Saturday, June 30, 2012

My Week of Movie Watching


Alice’s Restaurant –This 1969 Arthur Penn adaptation of the Arlo Guthrie song was surprisingly good. I expected this to be a time capsule snapshot of the hippie era, and it is that, but I was surprised by how hard an edge it takes when viewing the free love era. It has some things to say about heroin, and the climactic wedding sequence is poignant in how it digs beneath the do-your-own-thing-man ethos of the 60’s and reveals loneliness and resignation. Recommended.


It’s a Mad Mad Mad Mad World – The granddaddy of extravaganza comedies. An all-star cast (Spencer Tracy, Milton Berle, Sid Caesar, Mickey Rooney, etc) go on a wild chase to recover a hidden stash of money. There’s no question that there are a lot of good laughs here, but it sometimes seems that there’s too much stuff for one movie. There are a couple of instances where it seems like a lot of time lapses between story threads. Still, recommended.


All Through the Night – Humphrey Bogart vehicle from 1941 featured Bogie battling a nest of Nazi spies led by Conrad Veidt and Peter Lorre.  It’s a bit peculiar that although Hitler is referenced in this film, the world “Nazi” is never uttered. That may be due to the fact that in 1941, the outcome of the war was not a certainty. Also, I couldn’t really get a handle on who or what Bogarts’ character is. He calls himself a promoter, but seems a lot like either a flat-out gambler, or perhaps a mobster. There’s some OK action here, and I recommend it, but it’s far from a perfect film. A young Jackie Gleason is here, as are William Demarest and Phil Silvers, who coincidentally are both also in It’s a Mad Mad Mad Mad World.

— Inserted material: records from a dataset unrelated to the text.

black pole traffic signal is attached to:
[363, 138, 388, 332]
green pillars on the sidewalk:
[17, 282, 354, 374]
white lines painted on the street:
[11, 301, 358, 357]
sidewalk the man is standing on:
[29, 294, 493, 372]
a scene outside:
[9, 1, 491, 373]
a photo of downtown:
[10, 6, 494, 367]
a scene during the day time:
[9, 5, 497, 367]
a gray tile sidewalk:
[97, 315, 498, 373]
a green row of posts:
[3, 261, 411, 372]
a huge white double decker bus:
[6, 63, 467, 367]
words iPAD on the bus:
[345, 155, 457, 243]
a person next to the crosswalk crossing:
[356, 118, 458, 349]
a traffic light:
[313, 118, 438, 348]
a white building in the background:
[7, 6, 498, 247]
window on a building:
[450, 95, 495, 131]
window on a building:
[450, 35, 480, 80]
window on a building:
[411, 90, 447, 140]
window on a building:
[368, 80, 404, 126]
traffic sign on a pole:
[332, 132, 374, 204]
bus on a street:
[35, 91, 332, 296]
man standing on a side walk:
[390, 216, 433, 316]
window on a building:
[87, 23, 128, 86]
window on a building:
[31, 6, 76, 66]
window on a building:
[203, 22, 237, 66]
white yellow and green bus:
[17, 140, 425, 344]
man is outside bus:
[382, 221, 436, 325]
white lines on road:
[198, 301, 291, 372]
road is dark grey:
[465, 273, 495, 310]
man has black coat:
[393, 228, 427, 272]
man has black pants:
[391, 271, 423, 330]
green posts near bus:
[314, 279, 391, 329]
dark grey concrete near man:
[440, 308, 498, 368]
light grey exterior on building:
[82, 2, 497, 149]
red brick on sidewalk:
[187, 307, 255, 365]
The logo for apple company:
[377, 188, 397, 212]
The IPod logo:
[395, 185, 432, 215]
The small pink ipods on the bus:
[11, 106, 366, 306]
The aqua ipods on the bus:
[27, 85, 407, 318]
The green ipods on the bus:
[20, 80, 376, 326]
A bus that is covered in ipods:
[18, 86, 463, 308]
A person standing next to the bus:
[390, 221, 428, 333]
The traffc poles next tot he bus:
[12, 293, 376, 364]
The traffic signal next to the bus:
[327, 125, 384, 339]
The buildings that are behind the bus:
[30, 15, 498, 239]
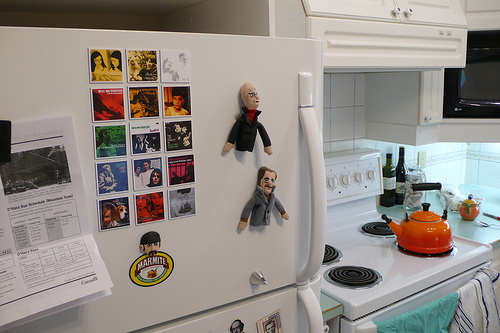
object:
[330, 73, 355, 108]
tile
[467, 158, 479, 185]
tile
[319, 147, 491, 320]
stove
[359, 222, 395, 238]
burners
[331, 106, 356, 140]
tile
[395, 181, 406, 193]
label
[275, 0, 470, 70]
cabinet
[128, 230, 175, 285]
magnet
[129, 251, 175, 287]
marmite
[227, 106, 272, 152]
suit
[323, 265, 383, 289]
burner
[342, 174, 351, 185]
knob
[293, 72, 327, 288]
handle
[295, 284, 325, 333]
handle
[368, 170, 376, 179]
knob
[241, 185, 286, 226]
coat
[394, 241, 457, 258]
burner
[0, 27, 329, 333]
door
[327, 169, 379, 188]
nobs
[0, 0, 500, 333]
kitchen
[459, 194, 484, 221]
bowl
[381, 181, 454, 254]
kettle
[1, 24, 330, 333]
freezer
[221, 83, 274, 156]
fridge magnet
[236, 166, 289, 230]
fridge magnet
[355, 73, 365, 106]
tile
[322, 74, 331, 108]
tile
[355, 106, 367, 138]
tile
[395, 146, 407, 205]
bottle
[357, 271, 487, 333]
oven handle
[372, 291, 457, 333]
kitchen towel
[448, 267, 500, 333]
kitchen towel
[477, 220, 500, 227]
spoon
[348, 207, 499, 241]
counter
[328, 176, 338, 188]
knob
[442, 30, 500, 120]
microwave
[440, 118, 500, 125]
shelf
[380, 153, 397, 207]
bottle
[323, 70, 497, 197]
wall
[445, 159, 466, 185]
tile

Donovan’s Reef – First time seeing, this, the last teaming of John Wayne and John Ford, and it wasn’t quite what I expected. I expected a brawling comedy with a lot of interplay between the Duke and Lee Marvin. This starts out that way, but DR is really a love story, as Wayne acts as an escort for a somewhat spoiled rich girl played by Elizabeth Allen, and Marvins character blends into the background a bit. Wayne is good in a romantic role that is a little out of his normal vein, and Allen is sexy. There are times when Fords penchant for easy slapstick get in the way, so I only give it a lukewarm recommendation.

Wednesday, June 06, 2012

Cool


Alain Delon

Sunday, June 03, 2012

My Week of Movie Watching


Boomerang – Mainly true story by Elia Kazan about how a straight-arrow attorney (Dana Andrews) tries the case of a man (Arthur Kennedy) accused of murdering a popular priest. Boomerang is promising for a good portion of its running time, as the film lays out the drama about the townspeople pressuring the authorities to find someone – ANYONE – to pin the murder on. However, when the action settles down into the courtroom, things peeter out, because we get all the same cinematic courtroom tricks that we’ve seen a hundred times. Thus, I can’t quite recommend it.  Lee J Cobb has a good little role as a hard-bitten police captain, and Karl Malden has an uncredited turn as a detective.

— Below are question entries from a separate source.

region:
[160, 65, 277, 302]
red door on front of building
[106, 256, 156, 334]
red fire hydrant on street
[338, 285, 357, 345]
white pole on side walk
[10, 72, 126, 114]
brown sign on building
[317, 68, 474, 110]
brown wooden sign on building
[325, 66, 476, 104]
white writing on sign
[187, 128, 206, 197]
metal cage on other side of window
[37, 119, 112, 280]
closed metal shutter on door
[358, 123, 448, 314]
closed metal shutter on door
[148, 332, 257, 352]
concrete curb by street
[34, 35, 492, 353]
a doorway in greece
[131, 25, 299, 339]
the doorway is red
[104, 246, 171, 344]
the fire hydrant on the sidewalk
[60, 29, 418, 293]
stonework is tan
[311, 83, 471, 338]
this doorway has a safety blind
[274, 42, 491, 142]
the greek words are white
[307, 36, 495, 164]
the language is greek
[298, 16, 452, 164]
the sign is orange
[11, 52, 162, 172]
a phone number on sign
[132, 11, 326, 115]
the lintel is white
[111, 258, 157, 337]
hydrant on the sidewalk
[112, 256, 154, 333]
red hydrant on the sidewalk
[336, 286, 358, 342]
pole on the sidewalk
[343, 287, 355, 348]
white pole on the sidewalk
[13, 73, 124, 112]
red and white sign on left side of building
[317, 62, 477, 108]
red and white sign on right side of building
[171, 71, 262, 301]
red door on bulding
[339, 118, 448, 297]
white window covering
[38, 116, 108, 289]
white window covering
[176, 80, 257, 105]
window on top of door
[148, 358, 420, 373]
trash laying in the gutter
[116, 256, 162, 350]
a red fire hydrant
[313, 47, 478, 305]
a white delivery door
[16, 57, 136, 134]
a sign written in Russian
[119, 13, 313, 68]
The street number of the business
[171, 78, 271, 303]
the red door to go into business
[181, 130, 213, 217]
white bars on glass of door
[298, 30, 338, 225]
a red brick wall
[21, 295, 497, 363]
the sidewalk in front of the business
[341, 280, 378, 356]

The Loneliness of the Long Distance Runner – Another “Angry young man” film from Britain, this one from Tony Richardson.  Tom Courtenay stars as a youth confined to a tough reform school who finds a salve for his damaged life in cross-country running. The film shuffles scenes of life in the school with flashbacks to life on the outside for Courtenay’s Colin, and we see how his father’s illness and suspicious death and his mother’s taking up with a new man drive him into a poor decision. Colin is a filmic cousin of Albert Finneys’ Arthur from Saturday Night and Sunday Morning (which was set in Nottingham, like this movie)


Contact – When Roger Ebert wrote about Contact in his Great Movies series, he stated that it took place at the intersection of science, politics, and faith. That assessment is accurate, but it also points up the weak points of what is a pretty good movie. I really liked how the films story of a scientist (Jodie Foster) who receives a signal from another plant evolves into an examination about where God fits into the scientific equation. Fosters Elly is an atheist who lost both parents at a young age. Matthew McConaughey plays a religious writer who falls in love with her, even as they lock horns, and their scenes together are the strength of the film. There is one exchange where he stops her in her tracks with an argument that neither she nor us can see coming. The film sort of alludes to the possibility that Elly really does hope to find a heaven in the hopes of finding peace for her dead parents, and the climatic exchange with the alien race looks as much like heaven as anyone could hope to imagine. That is not lost on Elly, either. The film has faults, notably a supercilious US government official played by James Woods, who is taken directly from the handbook of evil movie bureaucrats. Still, I recommend it, because it tackles subject matter that Hollywood usually won’t touch with a ten foot pole.